Frak can smell its sweet yum—a fruity scent...as he sips he also feels its intoxicating blessing. Made totally numbed from the smoke, this brew magically makes his mind fully relax...deeply relaxed while opening his eyes with a clarity of vision, a noticing of details that he has never experienced. He feels like the ship is floating through the heavens. Mates sparkle like stars. Brok face appears to be as wide as the sky itself—his eyes bursting with flames, his breath a smoky billowing....Frak is one with the crew!
The gourd is passed round and around. The crew, in a sudden common voice, starts singing. All clap rhythmically, setting time to a chanting sing-song. Some dance and whirl—a strange back-to-back, up and down gyration unknown to Frak. In no time, heavy with fatigue and blessed by both smoke and brew, he falls asleep under the smoky protective moon.
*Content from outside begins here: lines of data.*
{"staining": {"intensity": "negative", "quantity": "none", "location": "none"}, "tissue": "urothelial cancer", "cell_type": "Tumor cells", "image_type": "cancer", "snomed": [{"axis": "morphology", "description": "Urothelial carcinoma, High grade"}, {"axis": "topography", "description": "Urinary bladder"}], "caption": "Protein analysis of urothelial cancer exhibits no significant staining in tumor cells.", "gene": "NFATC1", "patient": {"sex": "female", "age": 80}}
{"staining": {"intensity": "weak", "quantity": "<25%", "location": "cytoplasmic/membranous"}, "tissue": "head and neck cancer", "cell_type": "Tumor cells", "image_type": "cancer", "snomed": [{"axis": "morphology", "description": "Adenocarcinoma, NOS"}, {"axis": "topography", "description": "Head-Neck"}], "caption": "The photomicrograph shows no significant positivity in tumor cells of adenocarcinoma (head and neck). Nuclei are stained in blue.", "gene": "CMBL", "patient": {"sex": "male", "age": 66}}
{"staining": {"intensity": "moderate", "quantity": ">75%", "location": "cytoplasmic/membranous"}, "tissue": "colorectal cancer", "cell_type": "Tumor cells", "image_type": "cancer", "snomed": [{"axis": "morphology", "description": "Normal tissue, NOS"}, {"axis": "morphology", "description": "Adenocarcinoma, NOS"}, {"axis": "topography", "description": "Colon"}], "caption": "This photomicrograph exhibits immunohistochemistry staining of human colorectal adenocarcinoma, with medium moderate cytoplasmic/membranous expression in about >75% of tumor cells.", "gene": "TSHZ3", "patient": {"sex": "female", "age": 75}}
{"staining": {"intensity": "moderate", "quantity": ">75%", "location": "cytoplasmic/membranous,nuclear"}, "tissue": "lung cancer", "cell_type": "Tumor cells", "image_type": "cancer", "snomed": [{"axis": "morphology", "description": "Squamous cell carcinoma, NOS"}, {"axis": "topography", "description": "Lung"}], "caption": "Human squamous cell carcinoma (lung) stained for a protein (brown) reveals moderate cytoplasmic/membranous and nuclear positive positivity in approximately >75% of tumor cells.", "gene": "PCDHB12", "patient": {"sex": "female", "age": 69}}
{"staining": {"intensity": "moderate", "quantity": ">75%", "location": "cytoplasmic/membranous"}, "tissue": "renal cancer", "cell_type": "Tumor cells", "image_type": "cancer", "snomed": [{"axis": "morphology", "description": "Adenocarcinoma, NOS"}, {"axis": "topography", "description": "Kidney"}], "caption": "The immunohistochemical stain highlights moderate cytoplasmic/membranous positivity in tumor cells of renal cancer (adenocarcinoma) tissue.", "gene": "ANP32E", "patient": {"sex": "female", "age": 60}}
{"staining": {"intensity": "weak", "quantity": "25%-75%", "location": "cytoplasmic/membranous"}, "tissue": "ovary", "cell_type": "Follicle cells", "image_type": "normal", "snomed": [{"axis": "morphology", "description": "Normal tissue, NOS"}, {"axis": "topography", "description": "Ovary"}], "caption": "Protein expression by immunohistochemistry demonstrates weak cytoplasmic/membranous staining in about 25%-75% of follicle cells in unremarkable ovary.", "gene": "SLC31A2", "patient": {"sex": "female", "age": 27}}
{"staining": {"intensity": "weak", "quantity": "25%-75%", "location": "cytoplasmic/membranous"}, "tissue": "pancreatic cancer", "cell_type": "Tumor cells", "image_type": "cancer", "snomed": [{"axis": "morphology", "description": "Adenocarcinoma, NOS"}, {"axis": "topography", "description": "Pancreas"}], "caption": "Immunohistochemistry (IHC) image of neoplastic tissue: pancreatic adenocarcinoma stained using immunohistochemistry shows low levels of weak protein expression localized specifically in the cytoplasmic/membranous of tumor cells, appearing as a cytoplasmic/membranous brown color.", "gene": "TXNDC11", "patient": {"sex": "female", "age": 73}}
After this night, Brok and the others daily teach Frak everything there is to know about the ship. They tell him how it was created...in the land of tall evergreen trees where the fearsome elk reigns. Frak has seen such never-dead trees and the thundering, majestic elk—Big Ek!—but just once. They tell him how to care for the ship. This comforts Frak because he knows that if the ship depends upon him that it will not "eat him"—yet, although he knows now that it is not a beast, still he knows that it harbors a power he must respect...a grok of its own. He still cannot not trust the ship because he knows that it's grok is its power to hide the land.
The crew recount how the ship became one is one with the wide-open seas because the ocean is one is one with the sky...even when the sky hides the stars. “Ocean” is a curious and most difficult word for Frak to sound, but he learns to do so properly and then clearly pronounce it because of its power to hide the land. He practices sounding it... o—ce—an...over and over in his mind and out loud so that he, as Darlm had taught him happens with words...that he'd be, if not one is one with it, then at least a kin in heart and so be protected by its grok.
In all, Frak had no problem with the ocean and the sky being one is one—he had seen the ocean end when the sky darkened, when the old shad had sucked it up. He was not as easily persuaded when they told him that the ocean and the land are one is one. Or, that there is land where the "compass"—the simple name for the mystifying living-stone needle...where it points. The compass would lead them, for it—this was the core of its grok—needed land just as they did. All his life, so Frak is told, Brok has followed the compass. Followed it as had his father and his father’s father—when the old ones called it "hor." All of Brok’s kin have walked upon the ocean following the compass with its ancient hor grok.
Frak is happy. Where there is land, there would be Darlm.